The Flaming Lips - Video Overview In Deceleration DVD

Music videos have gotten a bad rap since the glory days of MTV ended. In the 80’s, as you may remember, it was all about the music video. The once-revolutionary medium has enjoyed some ecstatic highs and embarrassing lows over the past 20-plus years, and an entire generation of music lovers has been along for the ride. Currently, it seems that the possibilities have been nearly exhausted for music videos. When you can actually catch a video between the endless array of reality (i.e., filming stuff that happens) shows and teenage slop on MTV, it’s never much of an experience.
Leave it to The Flaming Lips to capture the best traits of the format, and to go practically unnoticed while doing so, over the past 13 years. While watching VOID (Video Overview In Deceleration), you'll realize that a music video benefits immensely from music that is good. With 19 tracks that span their lengthy career remastered in 5.1 surround sound, this DVD plays like the ultimate Lips mix tape. That alone is worth the price of admission, but the videos are equally mesmerizing.

The videos presented here make a great companion to the Flaming Lips documentary The Fearless Freaks. I'd even go so far as to say that if you've seen one, the other is essential. The two presentations are not directly related and couldn't be more different in their subject matter, but in the videos you can easily feel the genuine honesty of the band and life that is so vibrantly portrayed in The Fearless Freaks. Many of the video locations are recognizable as Lips leader Wayne Coyne's neighborhood in Oklahoma City, and some of the same footage surfaces. It's easy to feel connected to a random street in the middle of America when the characters that inhabit it are so intriguing.
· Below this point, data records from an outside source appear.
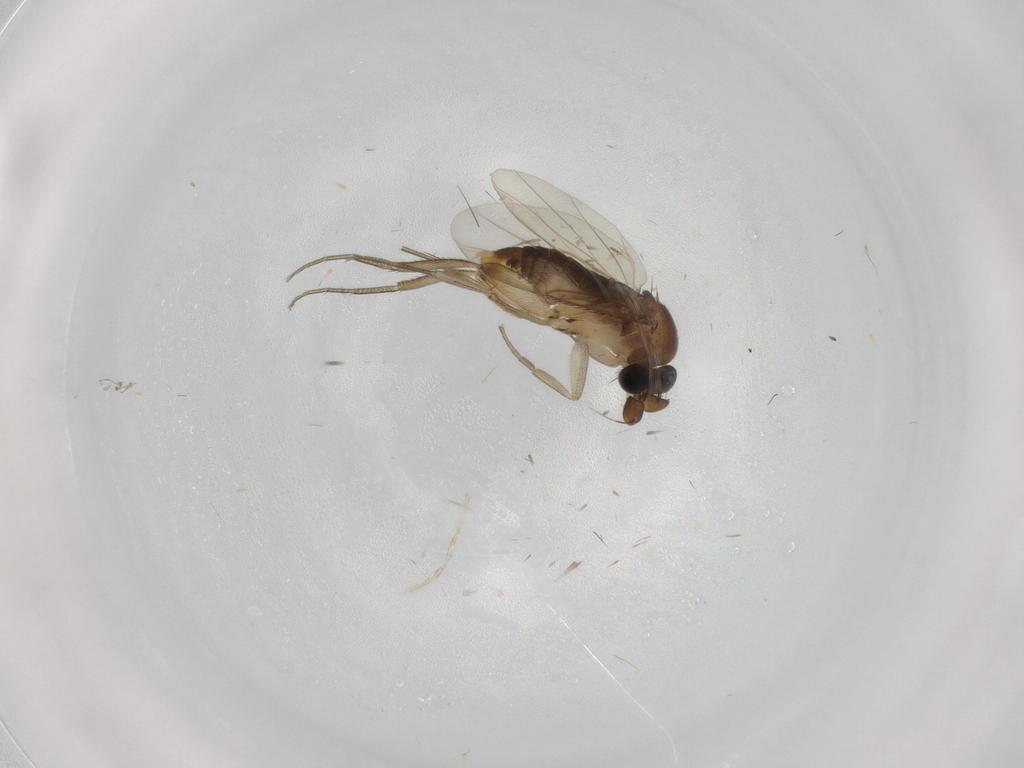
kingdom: Animalia
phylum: Arthropoda
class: Insecta
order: Diptera
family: Phoridae
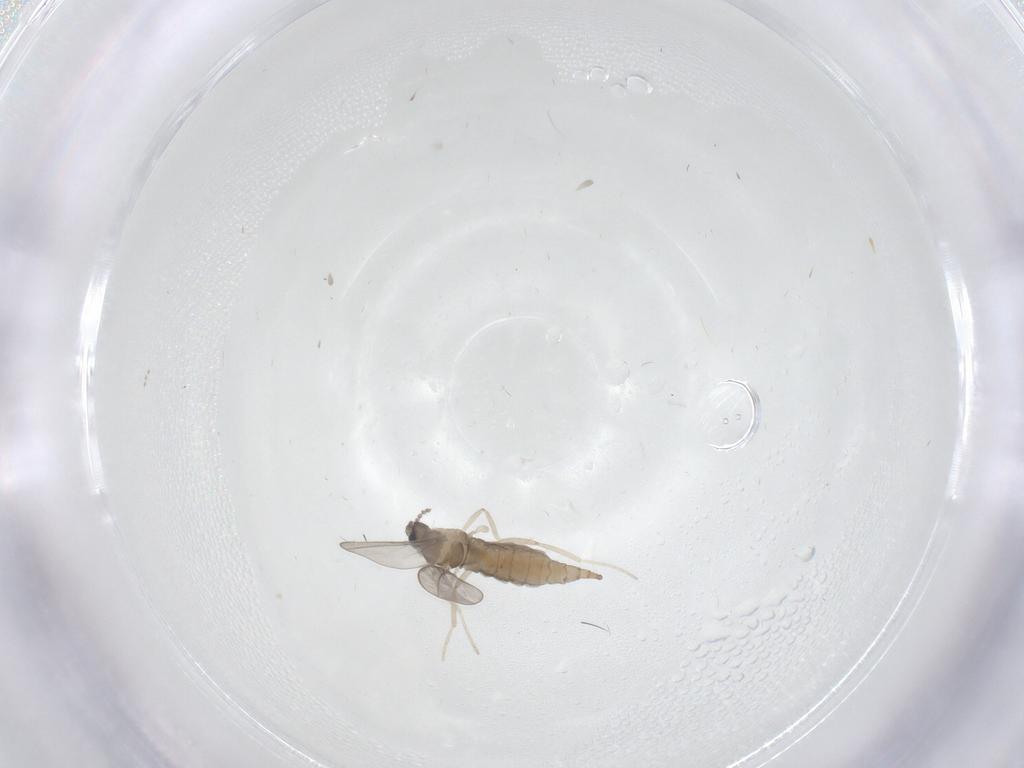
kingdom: Animalia
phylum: Arthropoda
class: Insecta
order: Diptera
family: Cecidomyiidae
Some of these videos were produced with mass consumption in mind, but others are homemade gems that had previously been available only via the internet. The newest Lips track, "Mr. Ambulance Driver," is a typically obtuse opus about waiting for salvation, or just some help from an EMT. The video features the band performing in a barren room with a sparse setup while a young man with a severely injured hand shakes and shimmies his way all over the place, occasionally interjecting bits of his hand's story and ruminations on life. Weird enough for ya? No? Then check out the "Psychic Wall" video (of Spongebob Squarepants Movie fame), which takes place inside a giant, frothing mouth. "Yoshimi Battles The Pink Robots Pt. 1" is a celebratory affair, filmed inside a club full of gyrating, animal costume-wearing, spotlight waving, confetti-covered revelers. "Do You Realize" has the band wandering through a dark field, accompanied by companions that create an atmosphere similar to "Yoshimi."
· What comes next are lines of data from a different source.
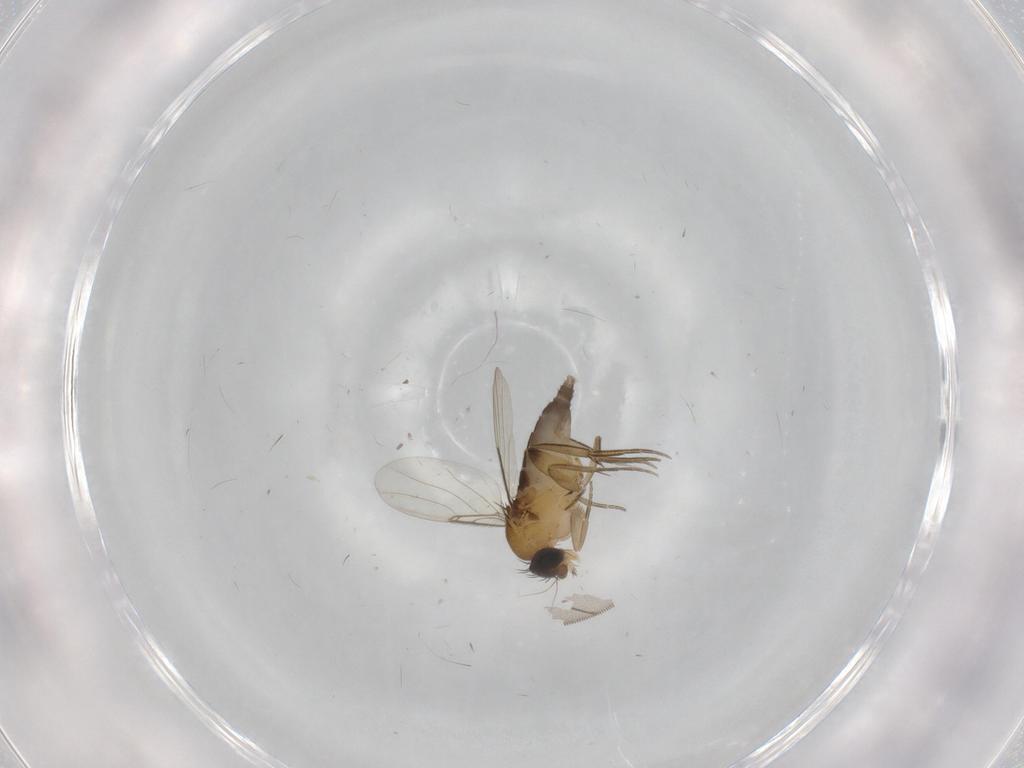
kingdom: Animalia
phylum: Arthropoda
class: Insecta
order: Diptera
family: Phoridae
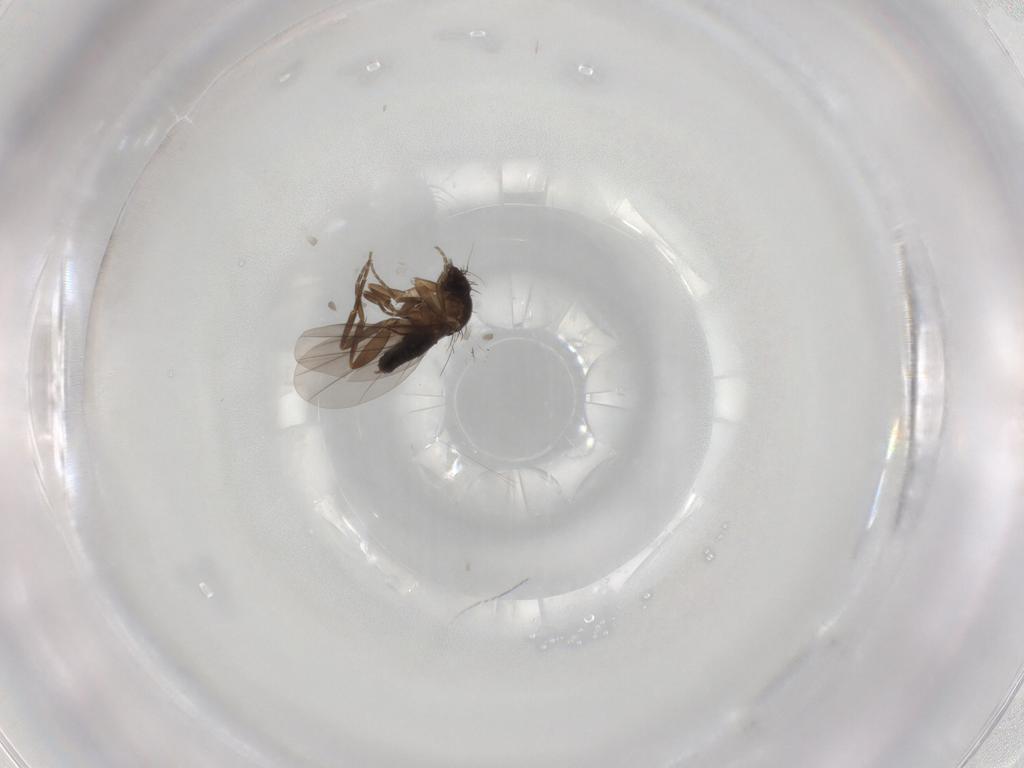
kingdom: Animalia
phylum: Arthropoda
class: Insecta
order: Diptera
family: Tachinidae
All the new stuff is wonderfully done, but the real gems are the videos from the mid-90's that were made with the band's artistic enjoyment at the forefront. "This Here Giraffe" delivers on its promise of giraffes, and "Bad Days" might be the highlight of the whole set. The band rolls through the joyous song with drums set up on (and often toppling from) a bed. "When You Smile" is a must for fans of Lips, natch. Then there's the ubiquitous and colorful "She Don't Use Jelly," and if you haven't seen this video in a decade, it's a goose bump-inducing reminder of the first time you heard it.

VOID may look like a simple compilation of videos to most, but further inspection will reveal the relentless emotion and unfettered expression that personify The Flaming Lips. Their irrelevancy makes them relevant for any generation to enjoy.